All-cellulose composites (ACCs) are gaining interest as renewable material alternatives to traditional fossil fuel derived composites. In contrast to traditional composite materials, whereby the matrix and reinforcing components are formed from different materials, ACCs feature matrix and reinforcing components comprising entirely of the renewable biopolymer, cellulose. The ACCs studied and discussed throughout this thesis were produced via a partial dissolution method, using alternating textile layers of either cotton or regenerated cellulose fibres and an interleaved cellulosic film immersed in solvent solution, and heating them under an applied pressure. The solvent used was a mixture of the ionic liquid 1-Ethyl-3-methylimidazolium acetate ([C2MIM][OAc]) combined with a co-solvent dimethyl sulfoxide (DMSO).

Firstly, for the ACCs based on the cotton textile layers, the addition of the interleaved film was found to contribute to a significant improvement in interlayer bonding when compared to processing without the film, as quantified by peel strength measurements. With an optimised [C2MIM][OAc] and DMSO ratio of 80/20, Young’s modulus was improved from 2.2 +/- 0.2 GPa to 4.2 +/- 0.2 GPa and peel strength reached as high as 917 +/- 73 N/m. The increased interlayer adhesion was additionally found to improve uniformity between longitudinal and transverse mechanical properties. Optimization of the processing variables for producing ACCs was carried out using statistical design of experiments (DoE). A full factorial design (23) was applied to explore the effects of dissolution temperature, pressure, and time on ACC mechanical properties, which were then optimised using Response Surface Methodology (RSM). A relationship between Young’s modulus and processing conditions was revealed and used to identity optimum process condition to maximise this property. Temperature and time settings of 101 °C and 97 minutes respectively, were identified, from which a Young’s modulus of 3.3 GPa was predicted to yield. In-lab validation samples were found to exhibit a very similar Young’s modulus of 3.4 ± 0.2 GPa, confirming the adequacy of the predictive model. The optimized samples had an average tensile strength and peel strength of 72 ± 2 MPa and 811 ± 160 N/m respectively, as well as a favourable density resulting from excellent consolidation within the material microstructure.

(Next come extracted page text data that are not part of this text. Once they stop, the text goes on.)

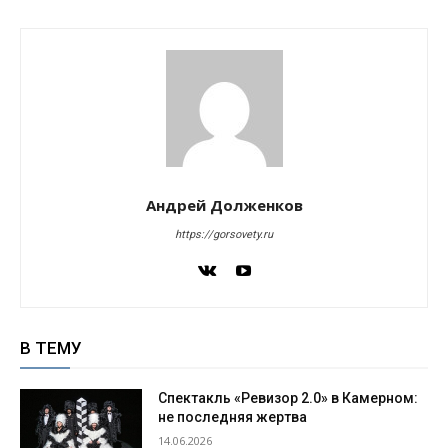
Андрей Долженков
https://gorsovety.ru
В ТЕМУ
Спектакль «Ревизор 2.0» в Камерном:
не последняя жертва
14.06.2026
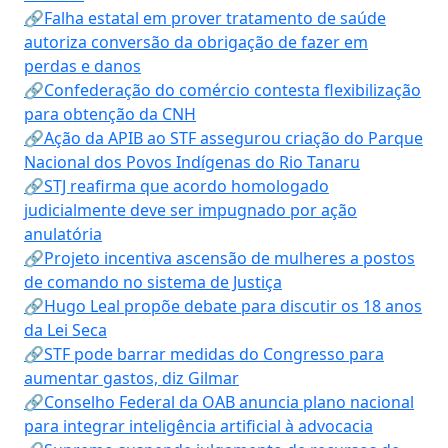
🔗Falha estatal em prover tratamento de saúde
autoriza conversão da obrigação de fazer em
perdas e danos
🔗Confederação do comércio contesta flexibilização
para obtenção da CNH
🔗Ação da APIB ao STF assegurou criação do Parque
Nacional dos Povos Indígenas do Rio Tanaru
🔗STJ reafirma que acordo homologado
judicialmente deve ser impugnado por ação
anulatória
🔗Projeto incentiva ascensão de mulheres a postos
de comando no sistema de Justiça
🔗Hugo Leal propõe debate para discutir os 18 anos
da Lei Seca
🔗STF pode barrar medidas do Congresso para
aumentar gastos, diz Gilmar
🔗Conselho Federal da OAB anuncia plano nacional
para integrar inteligência artificial à advocacia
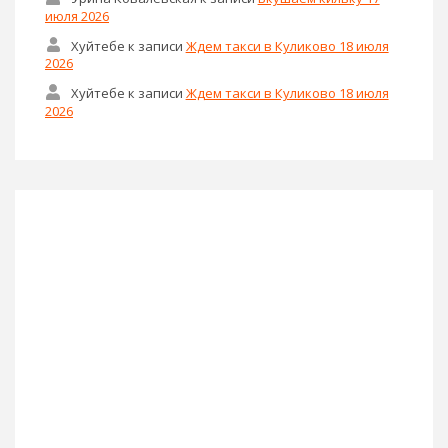
июля 2026
Хуйтебе
к записи
Ждем такси в Куликово 18 июля
2026
Хуйтебе
к записи
Ждем такси в Куликово 18 июля
2026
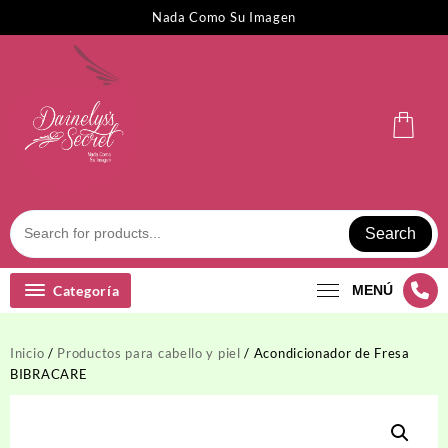
Saltar
Nada Como Su Imagen
al
contenido
Search
Categoría
MENÚ
Inicio
/
Productos para cabello y piel
/ Acondicionador de Fresa
BIBRACARE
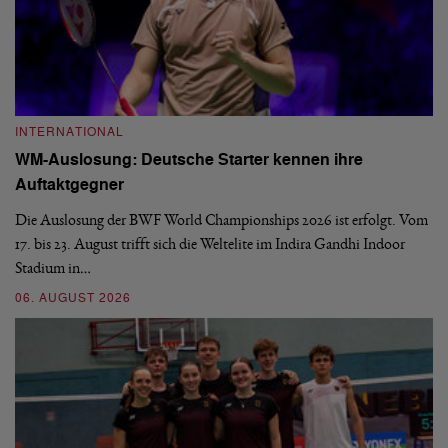
INTERNATIONAL
I
WM-Auslosung: Deutsche Starter kennen ihre
B
Auftaktgegner
U
d
Die Auslosung der BWF World Championships 2026 ist erfolgt. Vom
Hi
17. bis 23. August trifft sich die Weltelite im Indira Gandhi Indoor
de
Stadium in…
si
06. AUGUST 2026
30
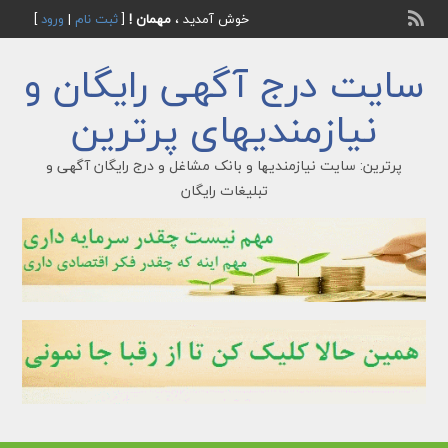
خوش آمدید ،
مهمان !
[
ثبت نام
|
ورود
]
سایت درج آگهی رایگان و
نیازمندیهای پرترین
پرترین: سایت نیازمندیها و بانک مشاغل و درج رایگان آگهی و
تبلیغات رایگان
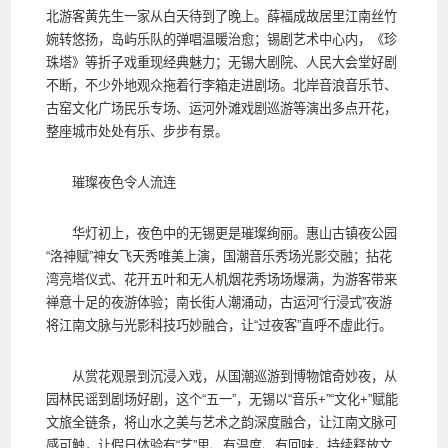
北游客黄先生一家从白天待到了晚上。薛福成故居里江南丝竹
婉转悠扬，岛屿乐队的弹唱温暖治愈；锡剧艺术中心内，《珍
珠塔》等折子戏重现经典魅力；无锡大剧院、人民大会堂好剧
不断，不少外地观众拖着行李箱走进剧场。北岸音浪音乐节、
古窑文化广场民乐专场、运河外滩戏剧巡游等演出多点开花，
整座城市处处有乐、步步有景。
璀璨夜色令人流连
华灯初上，夜色中的无锡更是璀璨绚丽。惠山古镇夜公园
“洛神赋”神女飞天秀唯美上演，国潮音乐秀场光影交融；拈花
湾亮塔仪式、花开五叶和无人机烟花秀场场爆满，为游客带来
禅意十足的夜游体验；南长街人潮涌动，古运河“行浸式”夜游
将江南文脉与光影科技巧妙融合，让“过夜客”直呼不虚此行。
从赏花观景到沉浸入戏，从国潮巡游到博物馆奇妙夜，从
园林民谣到剧场好剧，这个“五一”，无锡以“音乐+”“文化+”赋能
文旅全链条，将山水之美与艺术之韵深度融合，让江南文脉可
感可触，让假日体验有“艺”思、有温度、有回味，持续释放文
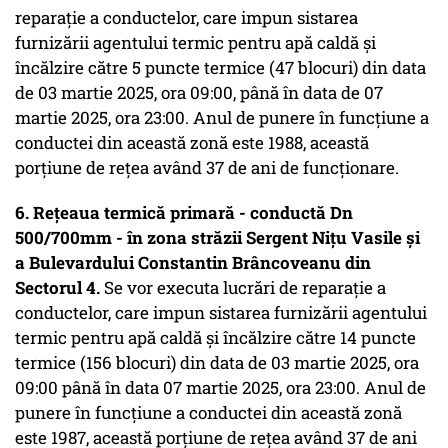
reparație a conductelor, care impun sistarea
furnizării agentului termic pentru apă caldă și
încălzire către 5 puncte termice (47 blocuri) din data
de 03 martie 2025, ora 09:00, până în data de 07
martie 2025, ora 23:00. Anul de punere în funcțiune a
conductei din această zonă este 1988, această
porțiune de rețea având 37 de ani de funcționare.
6. Rețeaua termică primară - conductă Dn
500/700mm - în zona străzii Sergent Nițu Vasile și
a Bulevardului Constantin Brâncoveanu din
Sectorul 4.
Se vor executa lucrări de reparație a
conductelor, care impun sistarea furnizării agentului
termic pentru apă caldă și încălzire către 14 puncte
termice (156 blocuri) din data de 03 martie 2025, ora
09:00 până în data 07 martie 2025, ora 23:00. Anul de
punere în funcțiune a conductei din această zonă
este 1987, această porțiune de rețea având 37 de ani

ACCs were then produced using a regenerated cellulose fibre-based textile, Tencel, and DoE was again applied to investigate the effect of process conditions of temperature, time, and [C2MIM][OAc] concentration, as well as the benefits of the interleaf film. A full factorial screening design was expanded to a central composite face-centred (CCF) design which captured the process using the film more strongly. It was found that the film remained in between the textile layers, rather than penetrating through the fibre assembly, as observed in previous work on cotton-based ACCs, offering insights into the structural differences between Tencel and cotton. Multi-response optimization led to a prediction for Young’s modulus and strain-to-failure to be obtained. An optimized processing temperature of 30 °C with 70 % IL / 30 % DMSO was identified to yield a Young’s modulus and strain-to-failure of 5.3 GPa and 3.5 % respectively. In-lab samples were made and found to exhibit a Young’s modulus and strain-to-failure of 4.9 ± 0.2 GPa, and 3.3 ± 0.3 % respectively.